• Marc NICHANIAN. Professeur à l'Université de Columbia, Institut d'Etudes Orientales : Négation et témoignage : la question de l'archive (Agamben. Derrida).

    1) En février 1917, Zabel Essayan publie le premier témoignage qui nous soit parvenu de l'enfer de la Déportation. Elle retranscrit les paroles d'un rescapé et les fait précéder d'une courte préface où elle annonce que - la littérature, c'est fini! Même si elle écrira encore beaucoup de littérature après cela. "Imprégnée de la tâche qui m'est échue en partage, j'ai considéré qu'il aurait été sacrilège de transformer en sujet littéraire les souffrances dans lesquelles un peuple entier a agonisé". En 1931 Hagop Oshagan, alors à Chypre, en pleine rédaction du roman Les Rescapés (ou Le Reste), où il voulait "approcher de la Catastrophe", déclare dans un entretien qu'il ne sait pas s'il pourra écrire la dernière partie, celle qui devait traiter de la Déportation, parce que... C'est moi qui traduit: parce qu'il n'a pas sous la main les archives nécessaires et qu'il est donc obligé de se limiter au roman. Le roman comme pis-aller. La Catastrophe exige autre chose que de la littérature. Arrêt de mort de la littérature. C'est le témoignage qui prime. Mais est-ce vraiment cela? Ces écrivains, les plus grands du siècle parmi les Arméniens, se font les secrétaires de l'archive, sous le coup de la structure particulière de l'événement, qui transforme en fait le témoignage en discours de preuve. Il y a ici, à différents niveaux, une puissance de l'archive, activée par l'événement catastrophique; mais aussi, et du même coup, une puissance de l'archive qui rend possible ce que nous appellerons donc désormais la volonté génocidaire en tant que celle. C'est cette puissance de l'archive que je veux tirer au clair.

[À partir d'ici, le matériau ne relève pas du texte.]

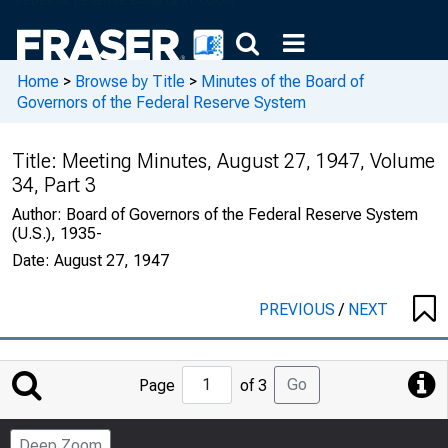
Home
>
Browse by Title
>
Minutes of the Board of
Governors of the Federal Reserve System
Title:
Meeting Minutes, August 27, 1947, Volume
34, Part 3
Author:
Board of Governors of the Federal Reserve System
(U.S.), 1935-
Date:
August 27, 1947
PREVIOUS
/
NEXT
Jump
Go
Page
of 3
to
Page
Deep Zoom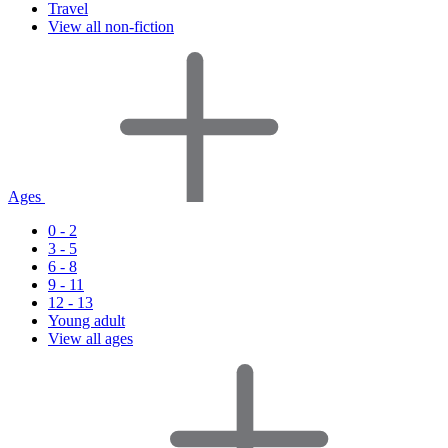
Travel
View all non-fiction
Ages
0 - 2
3 - 5
6 - 8
9 - 11
12 - 13
Young adult
View all ages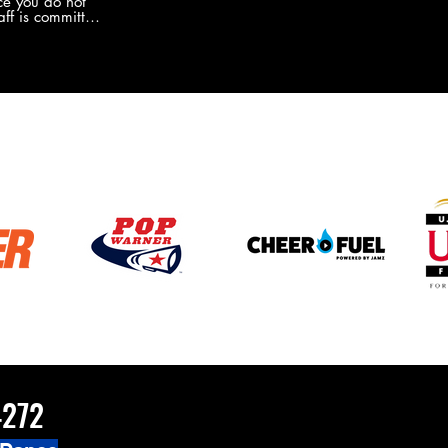
e you do not
the new Merch this year?!
ff is committed
 you will never
coaches and
ZChamps1920
4272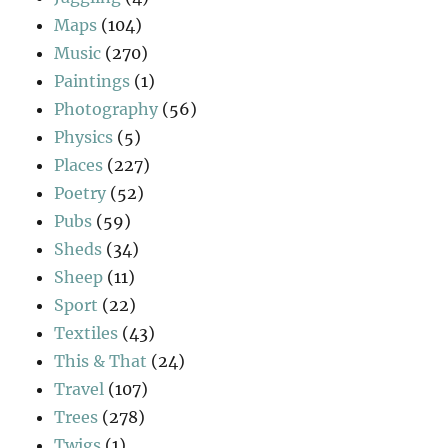
Maps
(104)
Music
(270)
Paintings
(1)
Photography
(56)
Physics
(5)
Places
(227)
Poetry
(52)
Pubs
(59)
Sheds
(34)
Sheep
(11)
Sport
(22)
Textiles
(43)
This & That
(24)
Travel
(107)
Trees
(278)
Twigs
(1)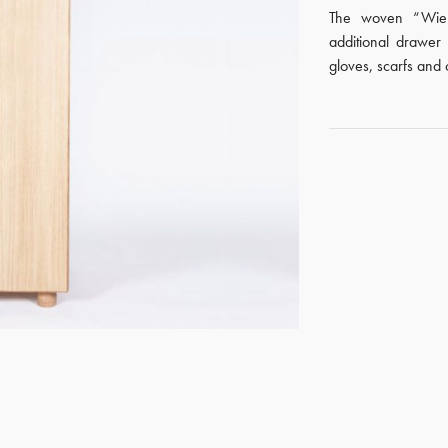
The woven “Wien
additional drawer 
gloves, scarfs and 
GET REGISTERED
OR
FORGOT PASSWORD?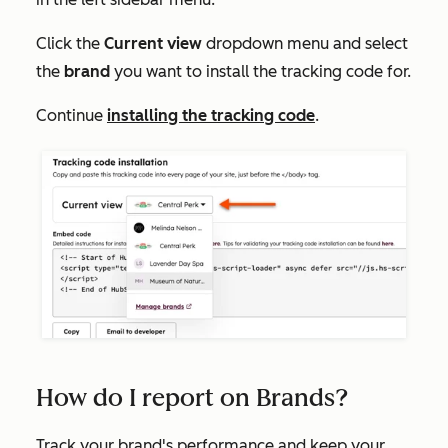
Click the
Current view
dropdown menu and select
the
brand
you want to install the tracking code for.
Continue
installing the tracking code
.
How do I report on Brands?
Track your brand's performance and keep your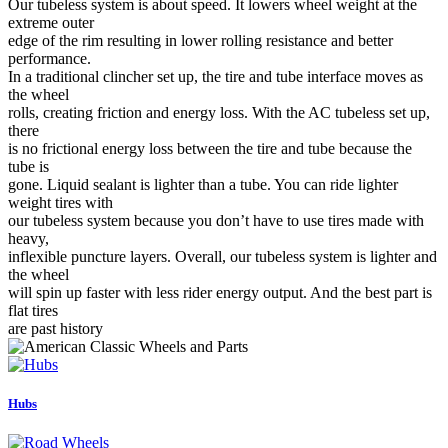
Our tubeless system is about speed. It lowers wheel weight at the
extreme outer
edge of the rim resulting in lower rolling resistance and better
performance.
In a traditional clincher set up, the tire and tube interface moves as
the wheel
rolls, creating friction and energy loss. With the AC tubeless set up,
there
is no frictional energy loss between the tire and tube because the
tube is
gone. Liquid sealant is lighter than a tube. You can ride lighter
weight tires with
our tubeless system because you don’t have to use tires made with
heavy,
inflexible puncture layers. Overall, our tubeless system is lighter and
the wheel
will spin up faster with less rider energy output. And the best part is
flat tires
are past history
Hubs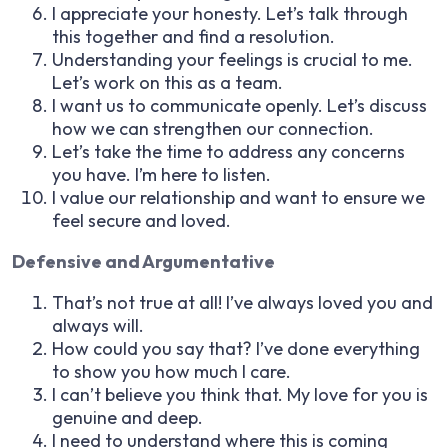
I appreciate your honesty. Let’s talk through
this together and find a resolution.
Understanding your feelings is crucial to me.
Let’s work on this as a team.
I want us to communicate openly. Let’s discuss
how we can strengthen our connection.
Let’s take the time to address any concerns
you have. I’m here to listen.
I value our relationship and want to ensure we
feel secure and loved.
Defensive and Argumentative
That’s not true at all! I’ve always loved you and
always will.
How could you say that? I’ve done everything
to show you how much I care.
I can’t believe you think that. My love for you is
genuine and deep.
I need to understand where this is coming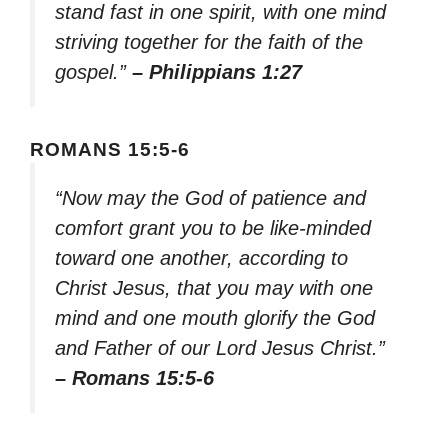
stand fast in one spirit, with one mind
striving together for the faith of the
gospel.”
– Philippians 1:27
ROMANS 15:5-6
“Now may the God of patience and
comfort grant you to be like-minded
toward one another, according to
Christ Jesus, that you may with one
mind and one mouth glorify the God
and Father of our Lord Jesus Christ.”
– Romans 15:5-6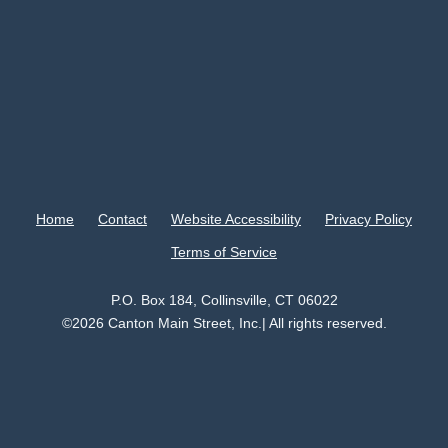
Home
Contact
Website Accessibility
Privacy Policy
Terms of Service
P.O. Box 184, Collinsville, CT 06022
©2026 Canton Main Street, Inc.| All rights reserved.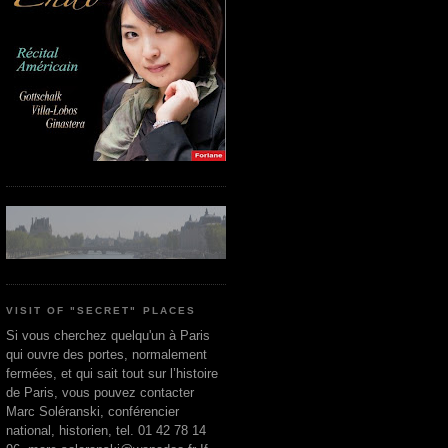
VISIT OF "SECRET" PLACES
Si vous cherchez quelqu'un à Paris
qui ouvre des portes, normalement
fermées, et qui sait tout sur l’histoire
de Paris, vous pouvez contacter
Marc Soléranski, conférencier
national, historien, tel. 01 42 78 14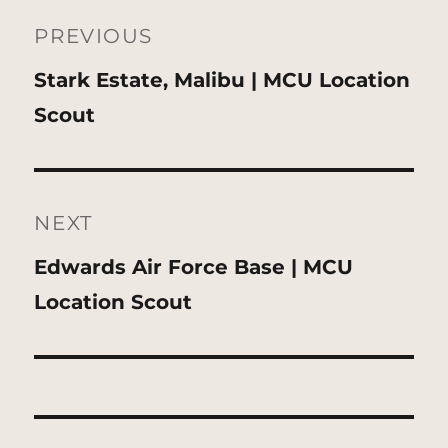
Post
navigation
PREVIOUS
Previous
Stark Estate, Malibu | MCU Location
post:
Scout
NEXT
Next
Edwards Air Force Base | MCU
post:
Location Scout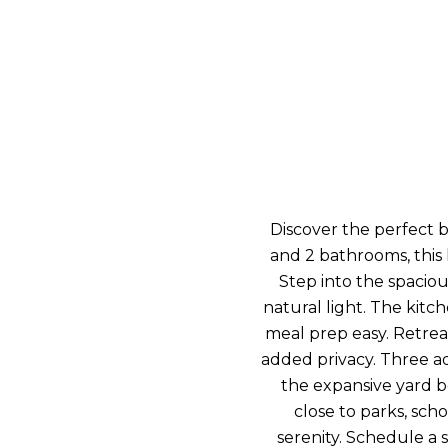
Discover the perfect b
and 2 bathrooms, this
Step into the spaciou
natural light. The kit
meal prep easy. Retrea
added privacy. Three add
the expansive yard b
close to parks, sch
serenity. Schedule a 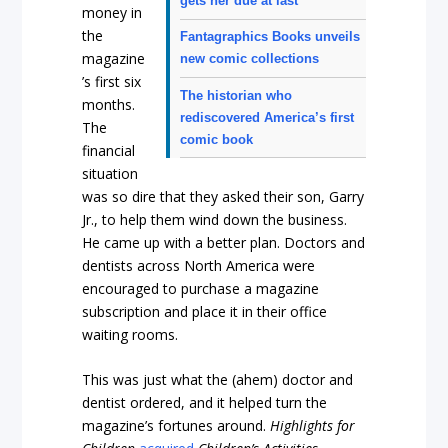
gets her due at last
money in
the
Fantagraphics Books unveils
magazine
new comic collections
’s first six
The historian who
months.
rediscovered America’s first
The
comic book
financial
situation
was so dire that they asked their son, Garry
Jr., to help them wind down the business.
He came up with a better plan. Doctors and
dentists across North America were
encouraged to purchase a magazine
subscription and place it in their office
waiting rooms.
This was just what the (ahem) doctor and
dentist ordered, and it helped turn the
magazine’s fortunes around.
Highlights for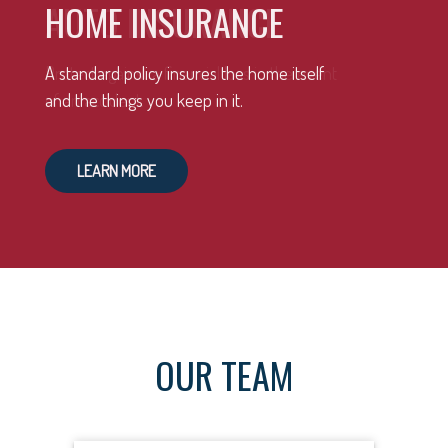
HOME INSURANCE
A standard policy insures the home itself
and the things you keep in it.
LEARN MORE
OUR TEAM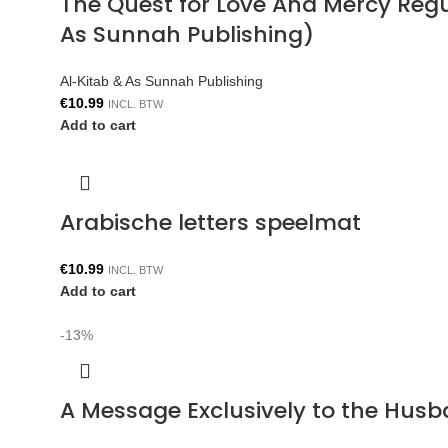
The Quest for Love And Mercy Reg
As Sunnah Publishing)
Al-Kitab & As Sunnah Publishing
€
10.99
INCL. BTW
Add to cart
Arabische letters speelmat
€
10.99
INCL. BTW
Add to cart
-13%
A Message Exclusively to the Hus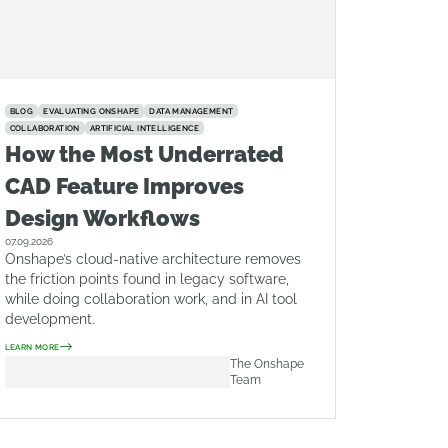
BLOG
EVALUATING ONSHAPE
DATA MANAGEMENT
COLLABORATION
ARTIFICIAL INTELLIGENCE
How the Most Underrated
CAD Feature Improves
Design Workflows
07.09.2026
Onshape’s cloud-native architecture removes
the friction points found in legacy software,
while doing collaboration work, and in AI tool
development.
LEARN MORE
The Onshape
Team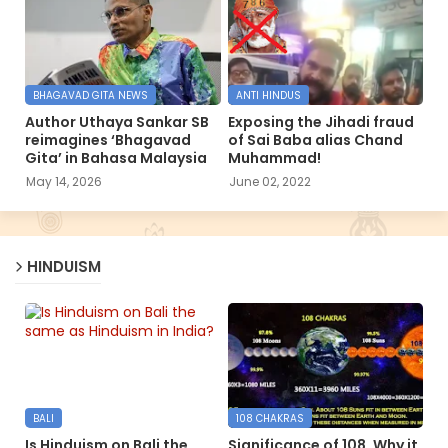
BHAGAVAD GITA NEWS
ANTI HINDUS
Author Uthaya Sankar SB
Exposing the Jihadi fraud
reimagines ‘Bhagavad
of Sai Baba alias Chand
Gita’ in Bahasa Malaysia
Muhammad!
May 14, 2026
June 02, 2022
HINDUISM
BALI
108 CHAKRAS
Is Hinduism on Bali the
Significance of 108, Why it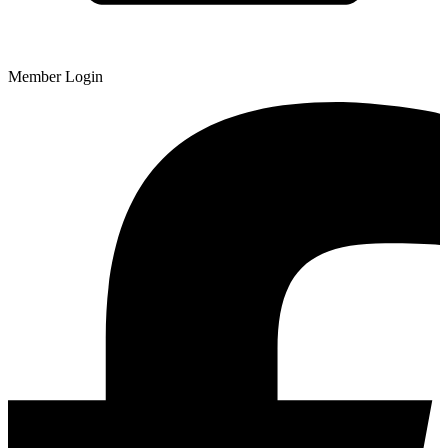
Member Login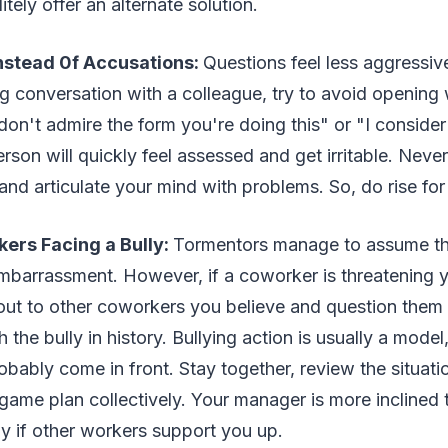
litely offer an alternate solution.
nstead 0f Accusations:
Questions feel less aggressiv
g conversation with a colleague, try to avoid opening 
I don't admire the form you're doing this" or "I conside
erson will quickly feel assessed and get irritable. Neve
 and articulate your mind with problems. So, do rise for
kers Facing a Bully:
Tormentors manage to assume thei
mbarrassment. However, if a coworker is threatening 
 out to other coworkers you believe and question them 
the bully in history. Bullying action is usually a model
robably come in front. Stay together, review the situat
game plan collectively. Your manager is more inclined 
y if other workers support you up.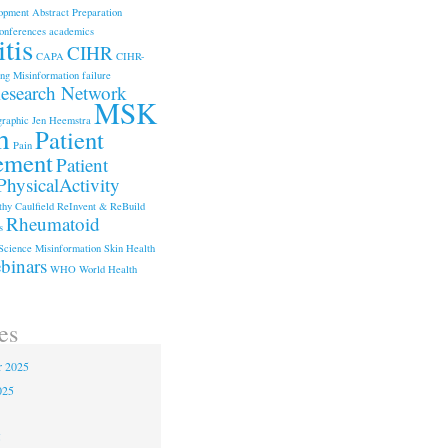
opment
Abstract Preparation
onferences
academics
tis
CIHR
CAPA
CIHR-
ng Misinformation
failure
search Network
MSK
graphic
Jen Heemstra
h
Patient
Pain
ement
Patient
PhysicalActivity
hy Caulfield
ReInvent & ReBuild
Rheumatoid
s
Science Misinformation
Skin Health
binars
WHO
World Health
es
r 2025
025
5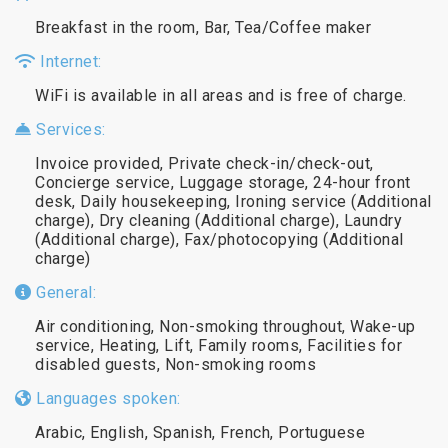
Breakfast in the room, Bar, Tea/Coffee maker
Internet:
WiFi is available in all areas and is free of charge.
Services:
Invoice provided, Private check-in/check-out,
Concierge service, Luggage storage, 24-hour front
desk, Daily housekeeping, Ironing service (Additional
charge), Dry cleaning (Additional charge), Laundry
(Additional charge), Fax/photocopying (Additional
charge)
General:
Air conditioning, Non-smoking throughout, Wake-up
service, Heating, Lift, Family rooms, Facilities for
disabled guests, Non-smoking rooms
Languages spoken:
Arabic, English, Spanish, French, Portuguese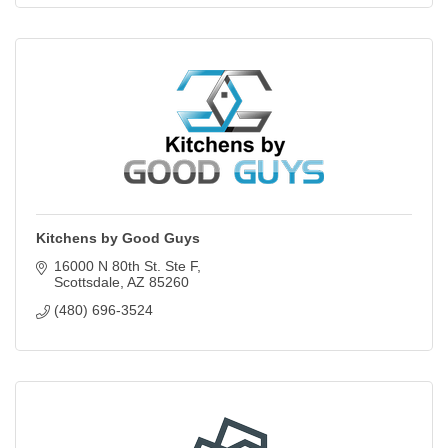
Kitchens by Good Guys
16000 N 80th St. Ste F
Scottsdale
AZ
85260
(480) 696-3524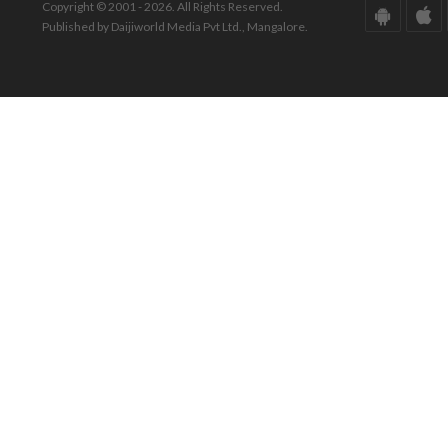
Copyright © 2001 - 2026. All Rights Reserved.
Published by Daijiworld Media Pvt Ltd., Mangalore.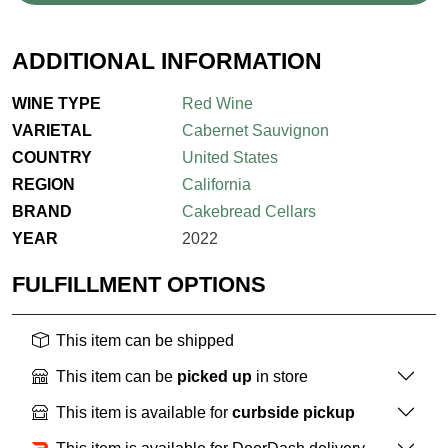
ADDITIONAL INFORMATION
WINE TYPE
Red Wine
VARIETAL
Cabernet Sauvignon
COUNTRY
United States
REGION
California
BRAND
Cakebread Cellars
YEAR
2022
FULFILLMENT OPTIONS
This item can be shipped
This item can be
picked up
in store
This item is available for
curbside pickup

    2) En 1991, lors d'un colloque qui se tenait à UCLA et qui a été publié depuis sous le titre de The Limits of Representation, Carlo Ginzburg monte une attaque en règle (sous l'impulsion de S.Friedländer) contre Hayden White, dans un article qui porte le titre de "Only One Witness". Le problème est le suivant: emporté par sa critique "relativiste" du discours historique ou historiographique, H.White en était venu à faire dépendre, semble-t-il, la "réalité" de l'événement de la puissance des interprétations qui en traitent. En somme, la vérité ou la réalité de l'événement devenait purement et simplement une question de pouvoir. La question est donc: jusqu'où peut-on pousser cet argument? In fine, Ginsburg cite Renato Serra et sa mise en question de la relation entre le fait et le document ("Every testimony is only a testimony of itself"). Et pourtant ... "reality ... exists". C'est une prise de position anti-relativiste, capable de citer Lyotard ("With Auschwitz, something new has happened in history, which is that the fact, the testimonies... all this has been destroyed as much as possible...") et de douter de ce qu'il cite. Jusqu'à démontrer que toute position "relativiste" est fasciste en son essence. Le problème est que H.White se défend mal contre cette attaque montée contre lui par un tribunal ad hoc d'historiens. Il faut donc tout recommencer en mettant de côté cette notion de relativisme. Comment le fait se constitue-t-il pour vous en tant que fait? Qui pose le fait? Qui est le gardien du fait? L'histoire? Le droit? (On sait à quel point cette question a empoisonné les débats lors de l'affaire Veinstein). Histoire, droit, à chaque fois c'est une question d'archive. Derrida a développé cette question en plusieurs endroits en explorant les ressources de l'archive. Je veux voir comment il mène exactement cette exploration.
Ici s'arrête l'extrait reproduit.